À Libreville, l’Assemblée générale de SOS Éducation s’est tenue au stade Monedan de Sibang, en présence de plusieurs figures du mouvement, dont Marcel Libama et Simon Ndong Edzo récemment libérés. Bien que moins fournie que les précédentes rencontres, l’AG a été marquée par une forte détermination des grévistes. Prenant la parole, les deux leaders syndicaux sont revenus sur leur incarcération, remerciant la mobilisation de leurs pairs et de l’opinion publique. Libama n’a pas manqué, dans le même temps, de distribuer bons et mauvais points aux acteurs politiques et à certains membres de la société civile. « Chers compatriotes, mettez l’épée de Damoclès sur la tête des autorités », a lancé quant à lui Simon Ndong Edzo, appelant à maintenir la solidarité comme boussole du mouvement.
Une base mobilisée et déterminée à maintenir la pression
Les échanges ont également donné la parole à plusieurs enseignants, dont certains ont appelé à la résistance sur la durée. « La bataille sera rude et longue, ne cédez pas à la pression de l’usure », a exhorté une gréviste sous les applaudissements. Au terme des discussions, Honorine Angue Mintsa, représentante de SOS Éducation pour la province de l’Estuaire, a soumis au vote la question de la reprise ou non des cours. À la demande « ceux qui sont pour la poursuite de la grève, levez la main », une écrasante majorité s’est prononcée en faveur du maintien du mouvement, dans une ambiance survoltée. Le même scénario s’est répété dans les autres provinces concernées.

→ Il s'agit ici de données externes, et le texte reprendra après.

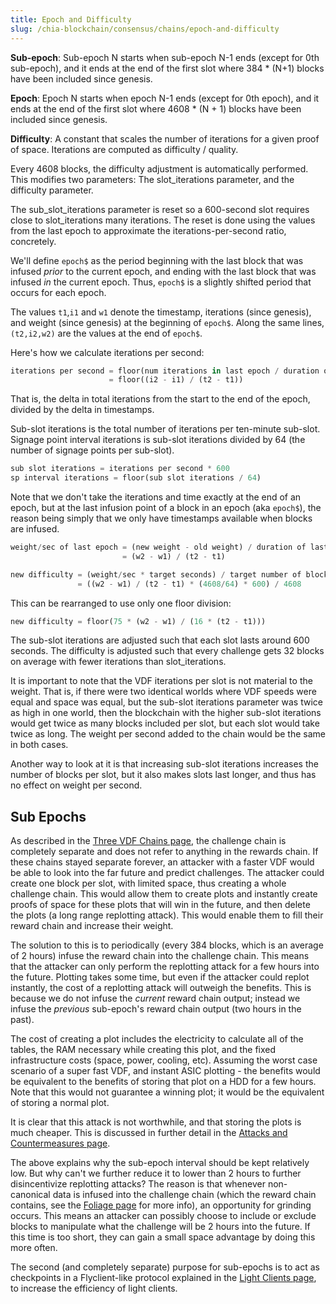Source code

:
 ```yaml
---
title: Epoch and Difficulty
slug: /chia-blockchain/consensus/chains/epoch-and-difficulty
---
```


**Sub-epoch**: Sub-epoch N starts when sub-epoch N-1 ends (except for 0th sub-epoch), and it ends at the end of the first slot where 384 \* (N+1) blocks have been included since genesis.

**Epoch**: Epoch N starts when epoch N-1 ends (except for 0th epoch), and it ends at the end of the first slot where 4608 \* (N + 1) blocks have been included since genesis.

**Difficulty**: A constant that scales the number of iterations for a given proof of space. Iterations are computed as difficulty / quality.

Every 4608 blocks, the difficulty adjustment is automatically performed. This modifies two parameters: The slot_iterations parameter, and the difficulty parameter.

The sub_slot_iterations parameter is reset so a 600-second slot requires close to slot_iterations many iterations. The reset is done using the values from the last epoch to approximate the iterations-per-second ratio, concretely.

We'll define `epoch$` as the period beginning with the last block that was infused _prior_ to the current epoch, and ending with the last block that was infused _in_ the current epoch. Thus, `epoch$` is a slightly shifted period that occurs for each epoch.

The values `t1`,`i1` and `w1` denote the timestamp, iterations (since genesis), and weight (since genesis) at the beginning of `epoch$`. Along the same lines, `(t2,i2,w2)` are the values at the end of `epoch$`.

Here's how we calculate iterations per second:

```python
iterations per second = floor(num iterations in last epoch / duration of last epoch)
                      = floor((i2 - i1) / (t2 - t1))
```

That is, the delta in total iterations from the start to the end of the epoch, divided by the delta in timestamps.

Sub-slot iterations is the total number of iterations per ten-minute sub-slot.
Signage point interval iterations is sub-slot iterations divided by 64 (the number of signage points per sub-slot).

```python
sub slot iterations = iterations per second * 600
sp interval iterations = floor(sub slot iterations / 64)
```

Note that we don't take the iterations and time exactly at the end of an epoch, but at the last infusion point of a block in an epoch (aka `epoch$`), the reason being simply that we only have timestamps available when blocks are infused.

```python
weight/sec of last epoch = (new weight - old weight) / duration of last epoch
                         = (w2 - w1) / (t2 - t1)

new difficulty = (weight/sec * target seconds) / target number of blocks
               = ((w2 - w1) / (t2 - t1) * (4608/64) * 600) / 4608
```

This can be rearranged to use only one floor division:

```python
new difficulty = floor(75 * (w2 - w1) / (16 * (t2 - t1)))
```

The sub-slot iterations are adjusted such that each slot lasts around 600 seconds.
The difficulty is adjusted such that every challenge gets 32 blocks on average with fewer iterations than slot_iterations.

It is important to note that the VDF iterations per slot is not material to the weight.
That is, if there were two identical worlds where VDF speeds were equal and space was equal, but the sub-slot iterations parameter was twice as high in one world, then the blockchain with the higher sub-slot iterations would get twice as many blocks included per slot, but each slot would take twice as long. The weight per second added to the chain would be the same in both cases.

Another way to look at it is that increasing sub-slot iterations increases the number of blocks per slot, but it also makes slots last longer, and thus has no effect on weight per second.

## Sub Epochs

As described in the [Three VDF Chains page](/chia-blockchain/consensus/chains/three-vdf-chains.md), the challenge chain is completely separate and does not refer to anything in the rewards chain. If these chains stayed separate forever, an attacker with a faster VDF would be able to look into the far future and predict challenges. The attacker could create one block per slot, with limited space, thus creating a whole challenge chain. This would allow them to create plots and instantly create proofs of space for these plots that will win in the future, and then delete the plots (a long range replotting attack). This would enable them to fill their reward chain and increase their weight.

The solution to this is to periodically (every 384 blocks, which is an average of 2 hours) infuse the reward chain into the challenge chain. This means that the attacker can only perform the replotting attack for a few hours into the future. Plotting takes some time, but even if the attacker could replot instantly, the cost of a replotting attack will outweigh the benefits. This is because we do not infuse the _current_ reward chain output; instead we infuse the _previous_ sub-epoch's reward chain output (two hours in the past).

The cost of creating a plot includes the electricity to calculate all of the tables, the RAM necessary while creating this plot, and the fixed infrastructure costs (space, power, cooling, etc). Assuming the worst case scenario of a super fast VDF, and instant ASIC plotting - the benefits would be equivalent to the benefits of storing that plot on a HDD for a few hours. Note that this would not guarantee a winning plot; it would be the equivalent of storing a normal plot.

It is clear that this attack is not worthwhile, and that storing the plots is much cheaper. This is discussed in further detail in the [Attacks and Countermeasures page](/chia-blockchain/consensus/attacks-and-countermeasures#replotting).

The above explains why the sub-epoch interval should be kept relatively low. But why can't we further reduce it to lower than 2 hours to further disincentivize replotting attacks? The reason is that whenever non-canonical data is infused into the challenge chain (which the reward chain contains, see the [Foliage page](/chia-blockchain/consensus/chains/foliage) for more info), an opportunity for grinding occurs. This means an attacker can possibly choose to include or exclude blocks to manipulate what the challenge will be 2 hours into the future. If this time is too short, they can gain a small space advantage by doing this more often.

The second (and completely separate) purpose for sub-epochs is to act as checkpoints in a Flyclient-like protocol explained in the [Light Clients page](/chia-blockchain/architecture/light-clients.md), to increase the efficiency of light clients.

Dans la Nyanga, le Woleu-Ntem, Moyen-Ogooué ainsi que dans l’Ogooué-Maritime, le Haut-Ogooué et le Woleu-Ntem où une assemblée générale se tenait également ce samedi, les enseignants ont confirmé leur refus de reprendre les cours, estimant que les réponses apportées jusque-là par les autorités restaient insuffisantes. Cette décision ouvre ainsi la voie à une nouvelle semaine socialement tendue pour le gouvernement, appelé à poursuivre les négociations et à comprendre les ressorts de ce durcissement. Le chef de l’État, préoccupé par les conséquences sur le niveau d’enseignement des élèves gabonais, pourrait être contraint de s’impliquer davantage, voire de rencontrer directement la base, comme le réclament certains enseignants.